What troubles me about this is that it is incomplete data to make such an assessment. If women spend about a half-hour less per day working than men, okay, we have that measured. But what is their productivity? Are they completing the same work, more, less? How is their effectiveness and efficiency? If I have someone that spends an hour less working chained to their desk a day on average, but yet they produce the same number of widgets at the same level of quality (or higher in either case), guess who I give the raise to.

I honestly don't know what the answer here is, but I know that based on the data presented it does not provide adequate evidence to refute the existence of a wage gap between men and women for equal work.

By definition, if someone is working less and taking more sick days, they're not doing the job "the same way", which is what his point was. How does that not refute it?

You tell me where in the Obama proposal that got cancelled, it would measure every single worker's productivity, effectiveness, and efficiency in the country. Are we just going to employ half the country to just sit there and hover, watching the other half work for 6 months, grading everything they do? Then have that half of the country switch watch the other half?

If you think there's not adequate evidence now, then you're simply never going to find it unless you just make everyone work under 24/7 constant surveillance, and grade them all. This program sure as hell wouldn't have given you that evidence, it'd just tell you how much people are getting paid. Heck, I never even saw where it said where it took into account how much overtime they work, or how long they've been doing the job.

- - - - - - - - - - - - - -
If taking less sick days, and working longer hours isn't enough proof for you (somehow)... then here's the final thing I can provide you. Families and job experience:

Say you have 20 people working the exact same job, 10 men and 10 women, and we ignore the fact that the women would take more sick days and work less hours. In this scenario they all work the same amount, the same amount of sick days, and have the same productivity and everything. The job has 0 promotion opportunity, a starting salary of $50,000 and, fixed $2k pay raises each year. All the workers are hired at age 20, and any empty job spots will be replaced by a person of the same gender that left.

They all work 5 years, all of their pay is up to $60,000/yr.

Then 2 women retire to have a family. 2 new women are hired at the starting salary of $50,000.

Average salary:
Men, $60,000/yr
Women, $58,000/yr

Another 5 years pass, the original people are now making $70k/yr. One man leaves for another job. Two more women retire for families, and one leaves for another job. 1 man and 3 women are hired at the same $50,000 starting salary.

Average salary:
Men, $68,000/yr
Women, $57,000/yr

WOAH, salary different, despite them all doing the exact same work, same production, but when you average it out, the men are making 19.3% more than the women! Why? Because the men collectively have on average 9 years of experience, against the women's collective average of 6 years of experience.

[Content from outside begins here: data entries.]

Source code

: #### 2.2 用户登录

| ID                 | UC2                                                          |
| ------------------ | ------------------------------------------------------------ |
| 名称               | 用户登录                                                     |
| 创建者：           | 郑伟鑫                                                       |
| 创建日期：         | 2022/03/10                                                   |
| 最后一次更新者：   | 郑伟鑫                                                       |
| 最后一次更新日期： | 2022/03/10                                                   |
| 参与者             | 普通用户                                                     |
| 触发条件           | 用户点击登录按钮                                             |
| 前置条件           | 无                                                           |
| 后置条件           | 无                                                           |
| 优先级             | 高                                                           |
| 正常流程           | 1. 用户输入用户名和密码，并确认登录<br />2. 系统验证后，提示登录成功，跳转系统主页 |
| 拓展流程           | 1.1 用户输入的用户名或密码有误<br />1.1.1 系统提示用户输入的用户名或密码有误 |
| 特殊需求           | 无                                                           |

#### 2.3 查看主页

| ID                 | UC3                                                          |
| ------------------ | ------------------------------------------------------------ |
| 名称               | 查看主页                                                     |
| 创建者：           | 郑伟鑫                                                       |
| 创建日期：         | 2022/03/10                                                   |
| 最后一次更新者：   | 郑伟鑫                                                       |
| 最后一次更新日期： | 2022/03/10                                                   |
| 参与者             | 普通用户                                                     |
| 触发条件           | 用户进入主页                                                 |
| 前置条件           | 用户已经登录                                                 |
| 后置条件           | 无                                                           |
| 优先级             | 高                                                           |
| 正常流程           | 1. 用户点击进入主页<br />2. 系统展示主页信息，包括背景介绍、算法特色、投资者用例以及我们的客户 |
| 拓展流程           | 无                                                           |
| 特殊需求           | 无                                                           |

- - - - - - - - - - - - - - - - - --

Obviously the salaries and raises and all of that are made up for the sake of the example, but it's based in reality.

https://www.bls.gov/emp/ep_table_303.htm

As of 2014...
56.4% of males age 16-24 are in the workforce. The same category for women? 53.6%, a difference of +2.8% for men.
45.9% of males age 55 or older are in the workforce. The same category for women? 34.9%, a difference of +11% for men.

People with more experience at a job, are generally going to get paid more. A doctor who's been working at a hospital for 30 years is going to make more than one who's been working there for 15.

Then you add in the factors of women taking more sickdays and working less time to the fact that there are more experienced men in the workforce than women.

1. Take less time off.
2. Work more.
3. More experienced.

If those three still don't convince you, you were never looking to, or allowing yourself to be convinced in the first place, regardless of proof or logic.